Health & Wellbeing
Wellbeing and Support
We believe that children who are being supported with their wellbeing are more able to learn and to become fulfilled, confident adults.
Many children have crises at some stage in their lives which make them more vulnerable to issues with mental health, anxiety and a lack of self confidence. We work with parents where possible to support children through these difficult patches in their lives. Some of the children facing difficulties benefit from small intervention groups to help build their confidence.
Staff at Glenmere are happy to meet with parents to talk about their child’s wellbeing and to look for ways in which the school may be able to offer support. If this is something you’d like to do, please make an appointment with your child’s class teacher.
Details of the support that Glenmere provides and more information can be found in our Glenmere Wellbeing Handbook
Wellbeing Award 2019
Developed in partnership with the National Children’s Bureau (NCB), the Wellbeing Award for Schools is intended to help schools prepare and equip themselves to promote emotional wellbeing and positive mental health across the whole-school community. The vision is to create an education system where good emotional wellbeing and mental health are at the heart of the culture and ethos of our school, so that our pupils, with the support of their teachers, can build confidence and flourish. Evidence shows us that wellbeing is of central importance to learning and attainment, with high levels of wellbeing associated with improved academic outcomes.
At Glenmere, we provide a wealth of support and initiatives to support emotional wellbeing and mental health
- Each class receives a 10week health and wellbeing programme from an external provider – this focuses on the following elements
- First aid training is provided for our youngest and eldest pupils
- Specialised school counsellor works in school once a week, supporting children for different reasons, including working with children on emotions, wellbeing, mental health, anxieties to name a few. We also offer parents to attend sessions either with their children or without.

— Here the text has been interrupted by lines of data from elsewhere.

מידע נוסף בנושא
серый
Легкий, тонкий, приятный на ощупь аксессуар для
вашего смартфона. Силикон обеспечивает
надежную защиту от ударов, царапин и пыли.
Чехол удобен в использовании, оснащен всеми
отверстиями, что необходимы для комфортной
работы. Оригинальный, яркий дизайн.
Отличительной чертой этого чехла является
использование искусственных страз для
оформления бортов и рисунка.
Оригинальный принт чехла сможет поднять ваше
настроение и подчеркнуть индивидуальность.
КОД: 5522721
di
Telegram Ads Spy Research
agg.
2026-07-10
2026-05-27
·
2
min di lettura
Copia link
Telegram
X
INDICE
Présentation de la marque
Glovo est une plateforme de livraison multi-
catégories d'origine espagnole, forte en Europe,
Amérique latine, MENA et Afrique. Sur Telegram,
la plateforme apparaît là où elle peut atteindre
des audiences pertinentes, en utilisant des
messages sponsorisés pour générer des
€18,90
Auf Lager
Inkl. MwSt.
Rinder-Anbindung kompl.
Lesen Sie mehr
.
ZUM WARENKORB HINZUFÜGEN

- Specific staff are trained in key areas to support pupils in school – of which are a response to the needs of pupils within school.
- Two staff are trained in bereavement
- Two members of staff are trained in art therapy – Talking and Drawing
- The School has a trained ELSA
- Each class has a worry monster where children can write down their worries or concerns to be able to share them with the teacher
- Each class has a feelings chart where children can put how they are feeling each day.

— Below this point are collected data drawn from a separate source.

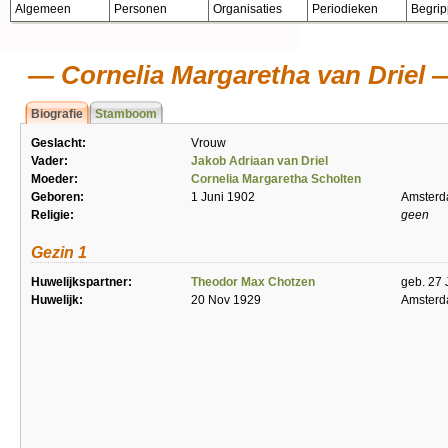
Algemeen
Personen
Organisaties
Periodieken
Begri
Cornelia Margaretha van Driel
Biografie
Stamboom
Geslacht:
Vrouw
Vader:
Jakob Adriaan van Driel
Moeder:
Cornelia Margaretha Scholten
Geboren:
1 Juni 1902
Amster
Religie:
geen
Gezin 1
Huwelijkspartner:
Theodor Max Chotzen
geb. 27 
Huwelijk:
20 Nov 1929
Amster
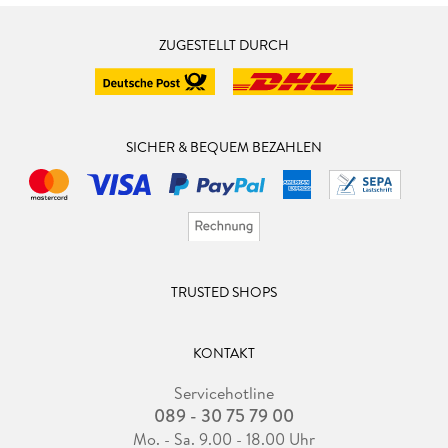
ZUGESTELLT DURCH
SICHER & BEQUEM BEZAHLEN
TRUSTED SHOPS
KONTAKT
Servicehotline
089 - 30 75 79 00
Mo. - Sa. 9.00 - 18.00 Uhr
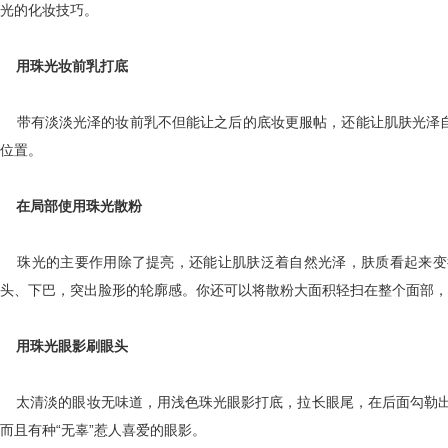
光的化妆技巧。
用珠光妆前乳打底
带有淡淡光泽的妆前乳不但能让之后的底妆更服帖，还能让肌肤光泽自
位置。
在局部使用珠光散粉
珠光的主要作用除了提亮，还能让肌肤泛着自然光泽，肤质看起来变
头、下巴，突出脸形的轮廓感。你还可以将散粉大面积轻扫在整个面部，
用珠光眼影刷眼头
太清淡的眼妆无味道，用浅色珠光眼影打底，拉长眼尾，在后面勾勒出一
而且有种“无辜”惹人喜爱的眼影。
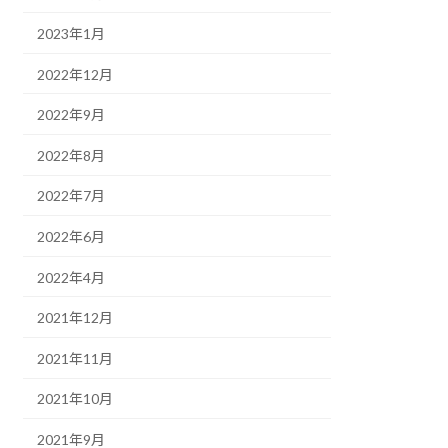
2023年1月
2022年12月
2022年9月
2022年8月
2022年7月
2022年6月
2022年4月
2021年12月
2021年11月
2021年10月
2021年9月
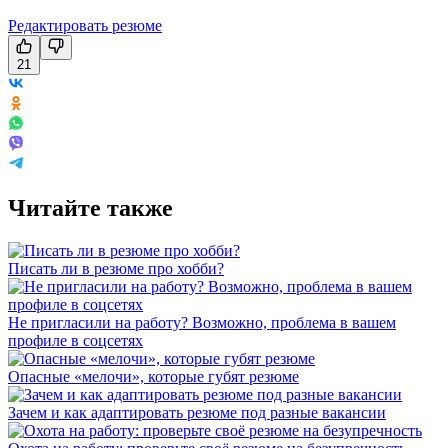
Редактировать резюме
21
Читайте также
Писать ли в резюме про хобби?
Не пригласили на работу? Возможно, проблема в вашем
профиле в соцсетях
Опасные «мелочи», которые губят резюме
Зачем и как адаптировать резюме под разные вакансии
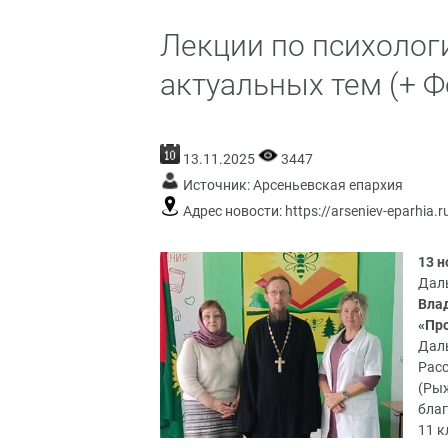
Лекции по психолог
актуальных тем (+ Ф
13.11.2025
3447
Источник:
Арсеньевская епархия
Адрес новости:
https://arseniev-eparhia.r
13 н
Даль
Вла
«Про
Дал
Расс
(Рыж
благ
11 к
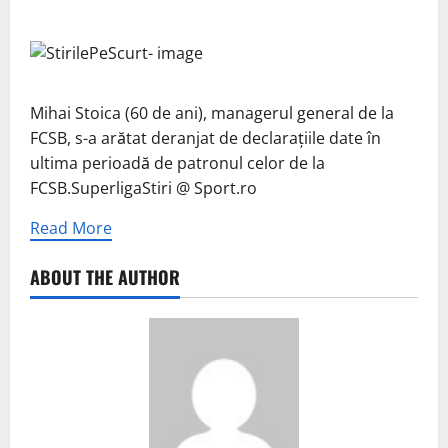
Mihai Stoica (60 de ani), managerul general de la
FCSB, s-a arătat deranjat de declarațiile date în
ultima perioadă de patronul celor de la
FCSB.SuperligaStiri @ Sport.ro
Read More
ABOUT THE AUTHOR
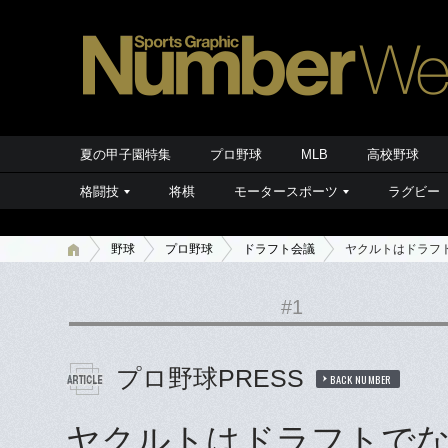
夏の甲子園特集
プロ野球
MLB
高校野球
格闘技
将棋
モータースポーツ
ラグビー
野球
プロ野球
ドラフト会議
ヤクルトはドラフト
#1
プロ野球PRESS
BACK NUMBER
ヤクルトはドラフトでなぜ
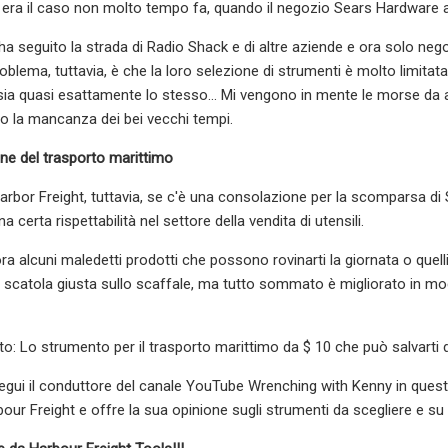
ra il caso non molto tempo fa, quando il negozio Sears Hardware a
 ha seguito la strada di Radio Shack e di altre aziende e ora solo
roblema, tuttavia, è che la loro selezione di strumenti è molto limi
a quasi esattamente lo stesso... Mi vengono in mente le morse da 
 la mancanza dei bei vecchi tempi.
ne del trasporto marittimo
arbor Freight, tuttavia, se c'è una consolazione per la scomparsa di 
 certa rispettabilità nel settore della vendita di utensili.
ra alcuni maledetti prodotti che possono rovinarti la giornata o quell
la scatola giusta sullo scaffale, ma tutto sommato è migliorato in mo
ato: Lo strumento per il trasporto marittimo da $ 10 che può salvarti 
egui il conduttore del canale YouTube Wrenching with Kenny in ques
ur Freight e offre la sua opinione sugli strumenti da scegliere e su q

- A full scheme of work is implemented for PSHE across the school from the PSHE Association. The scheme is split into key areas which has informed the schools ‘PSHE Skills Grids’ where there is a specific focus on ‘Health and Wellbeing’. Evidence of this being implemented can be seen via Twitter.

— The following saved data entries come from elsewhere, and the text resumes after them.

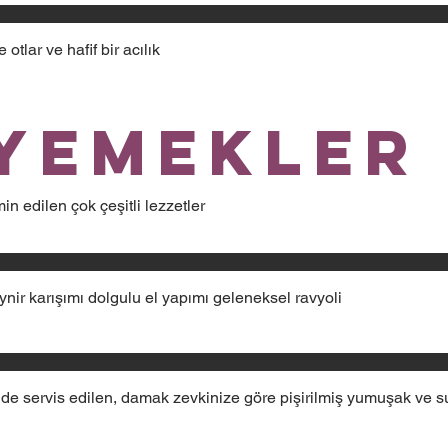
otlar ve hafif bir acılık
Yemekler
n edilen çok çeşitli lezzetler
nir karışımı dolgulu el yapımı geleneksel ravyoli
de servis edilen, damak zevkinize göre pişirilmiş yumuşak ve su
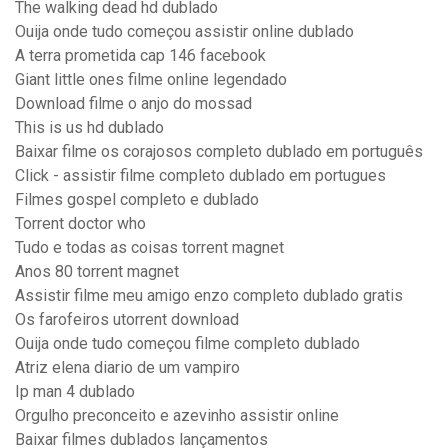
The walking dead hd dublado
Ouija onde tudo começou assistir online dublado
A terra prometida cap 146 facebook
Giant little ones filme online legendado
Download filme o anjo do mossad
This is us hd dublado
Baixar filme os corajosos completo dublado em português
Click - assistir filme completo dublado em portugues
Filmes gospel completo e dublado
Torrent doctor who
Tudo e todas as coisas torrent magnet
Anos 80 torrent magnet
Assistir filme meu amigo enzo completo dublado gratis
Os farofeiros utorrent download
Ouija onde tudo começou filme completo dublado
Atriz elena diario de um vampiro
Ip man 4 dublado
Orgulho preconceito e azevinho assistir online
Baixar filmes dublados lançamentos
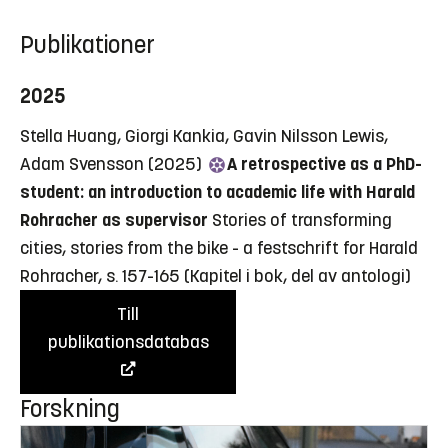
Publikationer
2025
Stella Huang, Giorgi Kankia, Gavin Nilsson Lewis,
Adam Svensson (2025)
A retrospective as a PhD-
student: an introduction to academic life with Harald
Rohracher as supervisor
Stories of transforming
cities, stories from the bike - a festschrift for Harald
Rohracher, s. 157-165
(Kapitel i bok, del av antologi)
Till
publikationsdatabas
Forskning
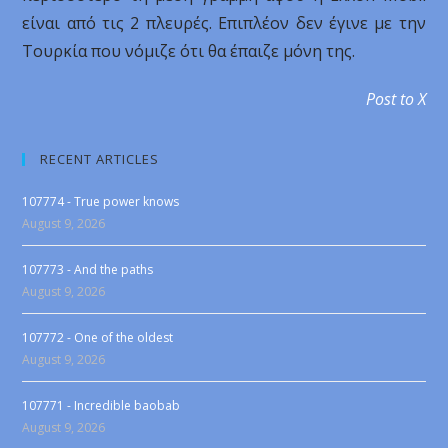
είναι από τις 2 πλευρές. Επιπλέον δεν έγινε με την
Τουρκία που νόμιζε ότι θα έπαιζε μόνη της.
Post to X
RECENT ARTICLES
107774 - True power knows
August 9, 2026
107773 - And the paths
August 9, 2026
107772 - One of the oldest
August 9, 2026
107771 - Incredible baobab
August 9, 2026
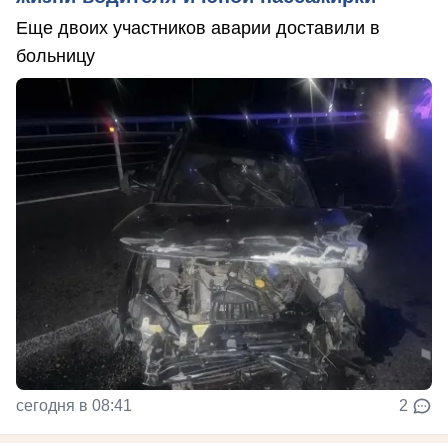
Еще двоих участников аварии доставили в
больницу
сегодня в 08:41
2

- Wellbeing Buddies are being introduced from Year 5 pupils going in to Year 6 who will work with school council to establish ways of improving wellbeing across the school.
- Parents are invited to workshops regarding wellbeing, including running of a workshop on anxiety. Unfortunately, due to COVID 19, some workshops have been unable to go ahead but we hope to start this up again
- The school environment focuses on praising children on their achievements in order to boost selfesteem. This is established in a number of ways
- Weekly awards assemblies where pupils have their photos added to the Hall of Fame display
- Half termly awards assemblies where pupils are given a range of different trophies from positivity to kindness to sports boy and girl
- Talent Board celebrating out of school successes
- Sporting Greats Board celebrating sporting successes
- Golden Book
- Class Rewards
- Head Teacher Awards
- Monthly Reading, Writing and Maths certificates sent to home address
- Physical wellbeing is equally important and Glenmere offers a range of sporting opportunities, competing in a range of different sports which teaches children a range of different life skills, especially resilience. We use the sports grant to invest in the use of specialist teaching staff, training teachers and support staff at the same time
- A ‘life skills curriculum’ has been implemented in school known as Personal Growth. The aim on this is to teach children life skills, including aspects like empathy, resilience, persistence, respect, responsibility, cooperation, team work, wellbeing, health and perseverance to name a few
Wellbeing Tip: Food and mood: Changes in blood sugar levels are linked to changes in mood and energy. Eating regularly maintains blood sugar levels. Not eating regularly can make you tired, irritable, anxious and cause poor concentration. Good tips include eating breakfast, eating every 3-4 hours, avoiding junk foods, eating plenty of fruit and veg and drinking lots of water.